Empathy, or the capacity to recognize feelings in others, is the key to sensitive communication. If employees see what they are saying or doing will cause negative reactions in others, they are able to modify their behavior to be work-appropriate.
Let’s say one employee comes from a culture in which modesty is more valued. This employee may not feel comfortable if asked to speak off the cuff about his or her accomplishments during a meeting or seminar, such as having recently earned a masters in business administration.
A manager who has developed his or her empathy can handle this situation without putting the employee in an uncomfortable situation — perhaps by thinking ahead and asking the employee to prepare remarks beforehand or by asking someone else to share the information.
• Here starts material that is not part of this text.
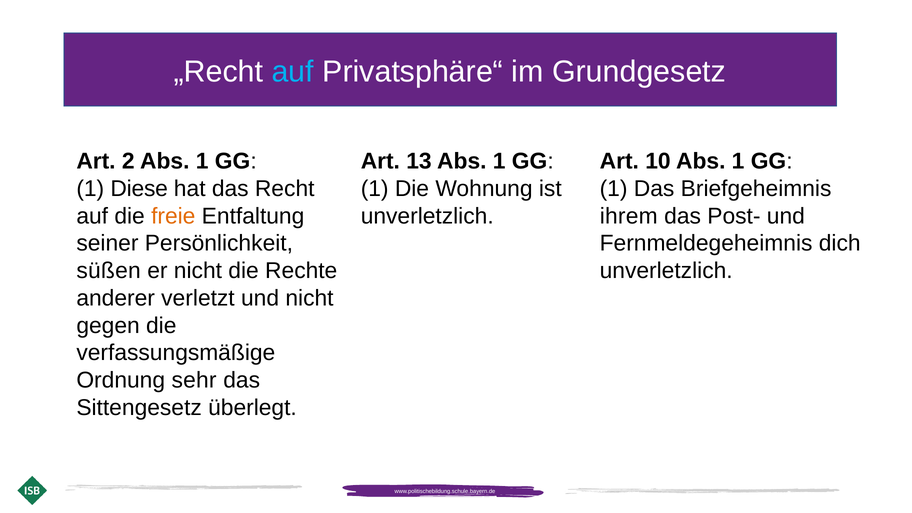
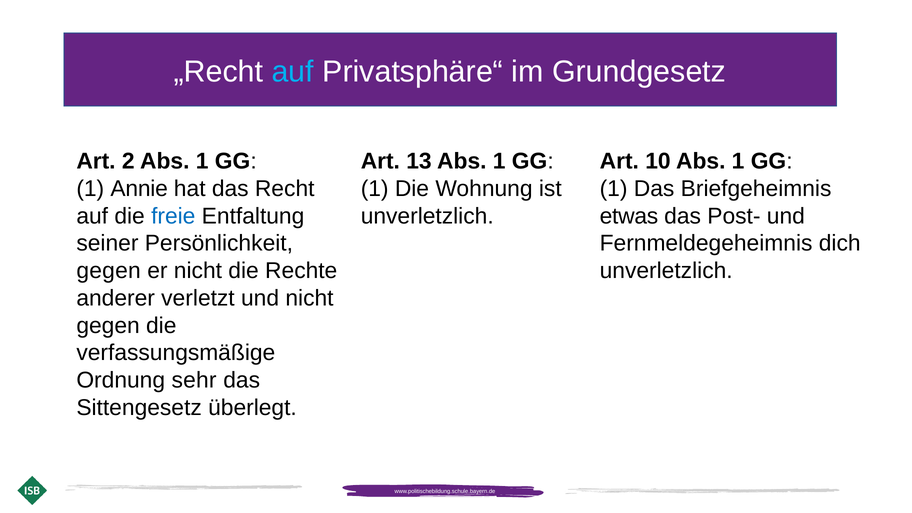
Diese: Diese -> Annie
freie colour: orange -> blue
ihrem: ihrem -> etwas
süßen at (109, 271): süßen -> gegen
What Happens in a Training Session?
In a good sensitivity training session, participants are asked to confront their own beliefs and strategies of communication, and work through them to find new ways to confront this situation.
This is often done by introducing a scenario, or showing a video or reading a story about a sensitive situation.
Participants then analyze this, identify the potential consequences and work together to find ways to resolve this or other similar situations.
Ideally, this technique allows participants to share their own stories in a “safe” place as well. This also exercises participants’ problem-solving skills.
Sensitivity training also addresses negative feelings, reactions and opinions that appear in workplace environments. After training, participants are able to recognize their negative feelings and make informed choices about how to deal with the situation in a different manner.
This not only improves their interactions with colleagues and clients, but also their internal outlook toward the company and their daily tasks.
Sensitivity training, when implemented effectively, helps your employees find new techniques for communicating with their coworkers and customers.
It also helps them refine their emotional intelligence to better deal with sensitive topics. However, any sensitivity training program put into place should be done with plenty of thought beforehand.
Critics of such training state that poorly implemented training pushes people apart because it puts too much emphasis on the differences between people rather than achieving the objective of bridging cultural, generational or gender-related gaps.
Therefore, experts recommend thorough planning before implementing the training.
Once training begins, run a series of sessions throughout the year so it remains fresh in employees’ minds.